To, że komunikacja publiczna boryka się z mniejszymi lub większymi problemami wie chyba każdy, kto choć kilkukrotnie wybrał się w podróż pociągiem czy autobusem. Filmy, które zostały opublikowane w Internecie podsuwają Polakom rozwiązanie, dzięki któremu mogą położyć kres swojej frustracji spowodowanej korzystaniem z komunikacji publicznej. Hasła „Na sardynkę czy na luzie?” albo „W kolejce czy w trasie?” mają zestawić obraz ponurej rzeczywistości z atrakcyjną wizją podróżowania, która może stać się naszym udziałem po ściągnięciu na swojego smartphona prostej aplikacji.
Kto za tym stoi?
Inicjatorami akcji są twórcy pierwszej w Polsce aplikacji pozwalającej na podróżowanie autostopem
w systemie real-time ridesharing – Yanosik AutoStop. Nie kryją oni, że kampania „Stop biletom!” (stopbiletom.pl) jest ich dziełem. Podkreślają, że stanowi ona odpowiedź na potrzeby osób podróżujących. Uważają, że skoro coś powoduje niezadowolenie odbiorców, to naturalne jest zaproponowanie dla tego alternatywy. Serią przygód Janka, studenta Matematyki, rzucają wyzwanie komunikacji publicznej.
O co chodzi?
Yanosik AutoStop to darmowa i prosta w obsłudze aplikacja dostępna na urządzenia mobilne z systemem operacyjnym Android. Jej celem jest umożliwienie osobom podróżującym zwiedzenia Polski, a nawet Europy za przysłowiowy jeden uśmiech. Szanse na znalezienie transportu są duże, a to ze względu na bezpośrednią interakcję programu z rozwiązaniem znanym pod nazwą Yanosik. Wokół niego już od przeszło 5 lat skupiona jest ogromna społeczność kierowców (jak informują twórcy – ponad 500 tys. miesięcznie). Podstawową funkcją Yanosika jest informowanie o fotoradarach, patrolach policji, utrudnieniach i zagrożeniach na drodze, teraz aplikacja została wzbogacona o nową funkcję – autostop.
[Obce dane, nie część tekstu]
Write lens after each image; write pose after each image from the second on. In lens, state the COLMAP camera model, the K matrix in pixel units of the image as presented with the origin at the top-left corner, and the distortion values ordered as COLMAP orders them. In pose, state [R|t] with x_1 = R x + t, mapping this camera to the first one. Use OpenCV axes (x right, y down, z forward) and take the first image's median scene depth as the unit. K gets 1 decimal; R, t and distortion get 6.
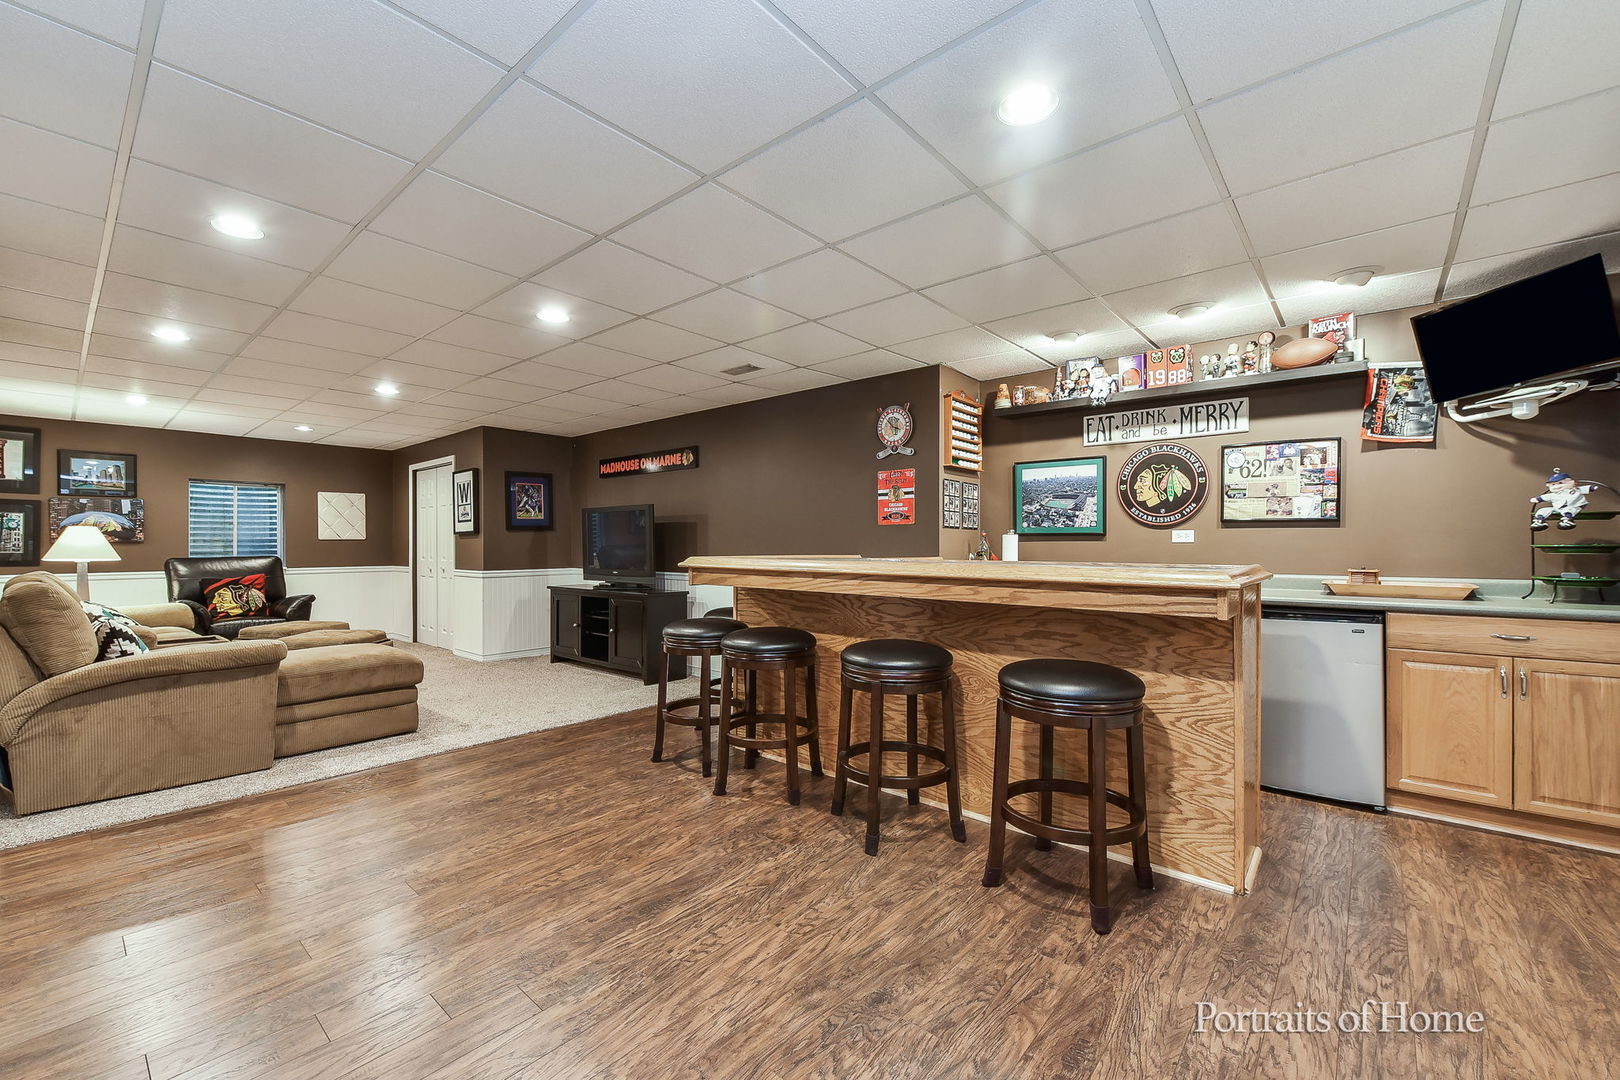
lens RADIAL K [[651.1, 0, 812.2], [0, 651.1, 542.4], [0, 0, 1]] dist [-0.015901, -0.001110]
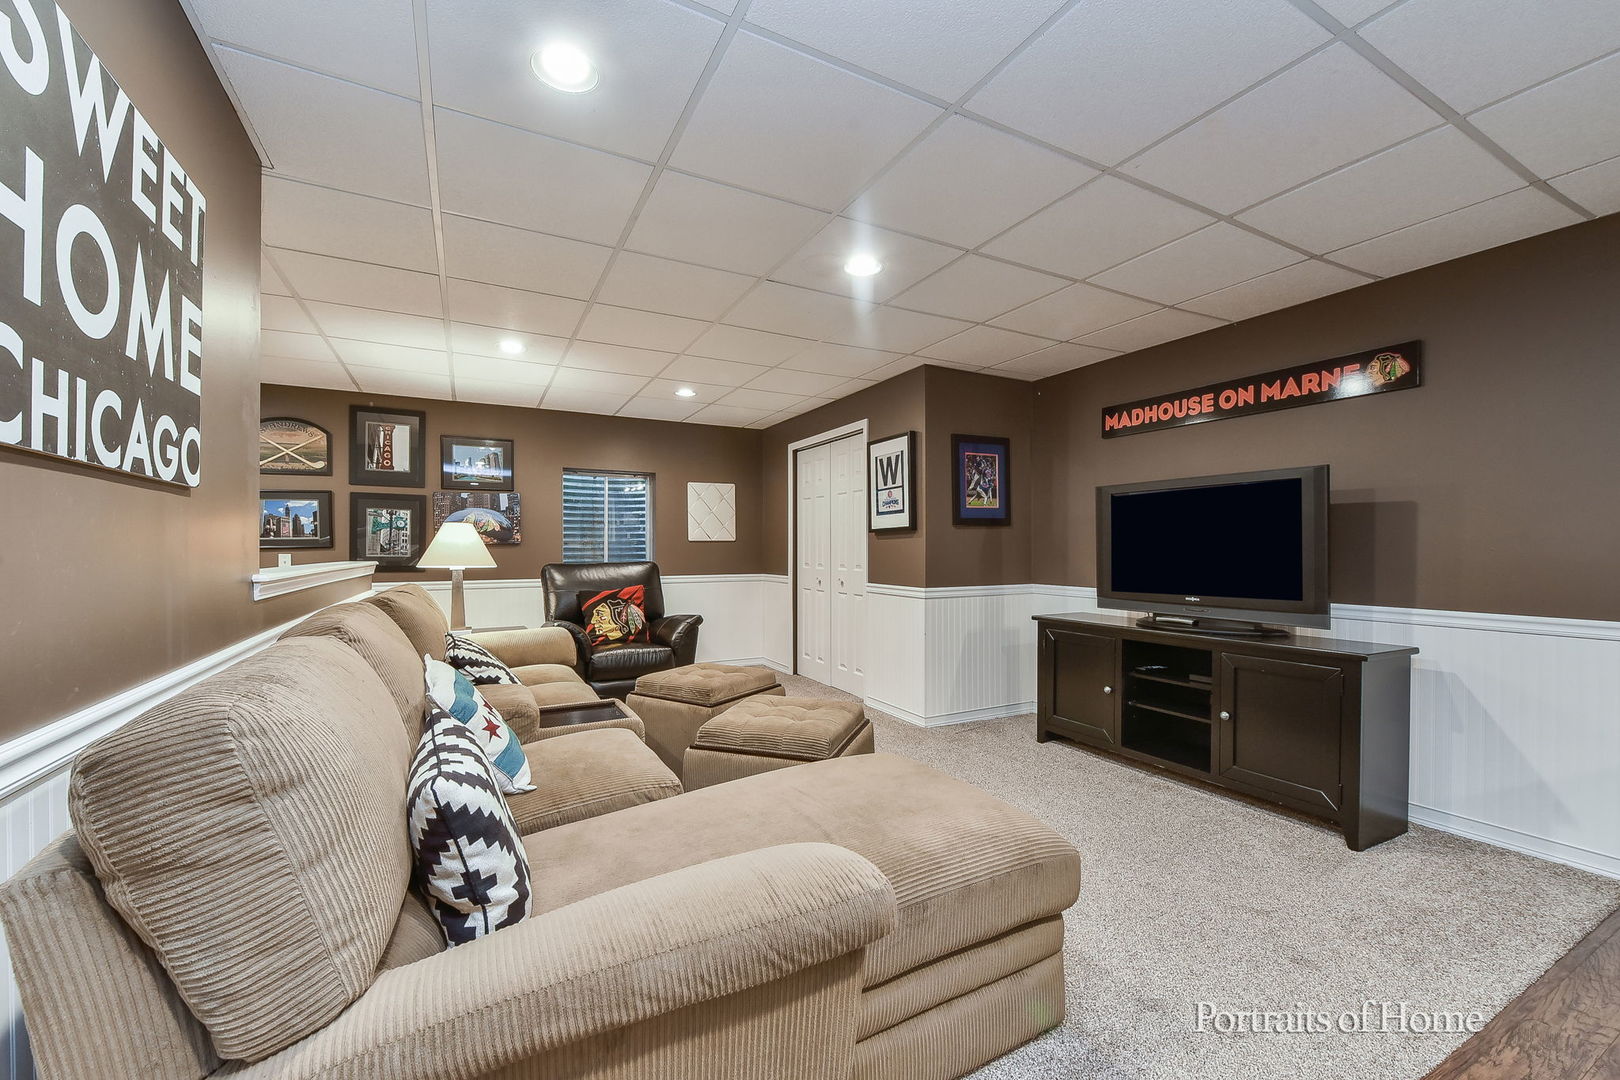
lens RADIAL K [[651.1, 0, 811.6], [0, 651.1, 546.1], [0, 0, 1]] dist [-0.015901, -0.001110]
pose [[0.926329, 0.000765, -0.376715, -0.375260], [-0.000265, 0.999999, 0.001378, 0.001415], [0.376716, -0.001176, 0.926328, 0.358943]]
Real-time ridesharing to nowy sposób na podróżowanie, który zakłada wspólne przejazdy w czasie rzeczywistym, co znaczy, że kierowcy i pasażerowie nie muszą umawiać się wcześniej. Yanosik AutoStop
to również jedyne rozwiązanie, dzięki któremu można podróżować zupełnie za darmo.
Twórcy podkreślają te cechy w serii filmów promujących kampanię „Stop biletom!”. Akcja tego typu
to doskonały pomysł na przekonanie młodych ludzi do spędzenia wakacji aktywnie, a nie przed TV (jak mówi tytuł jednego z filmów), nawet gdy dysponują jedynie skromnym budżetem.
Obiecują darmową komunikację po Polsce i Europie
Kilka dni temu w serwisie YouTube pojawiła się seria filmów, które rozprawiają się ze słabościami komunikacji publicznej. Długie kolejki na dworcach, zatłoczone pociągi i spóźniające się autobusy to obraz, który podsuwa nam materiał wideo. A rozwiązaniem tych bolączek ma być... aplikacja na smartphony.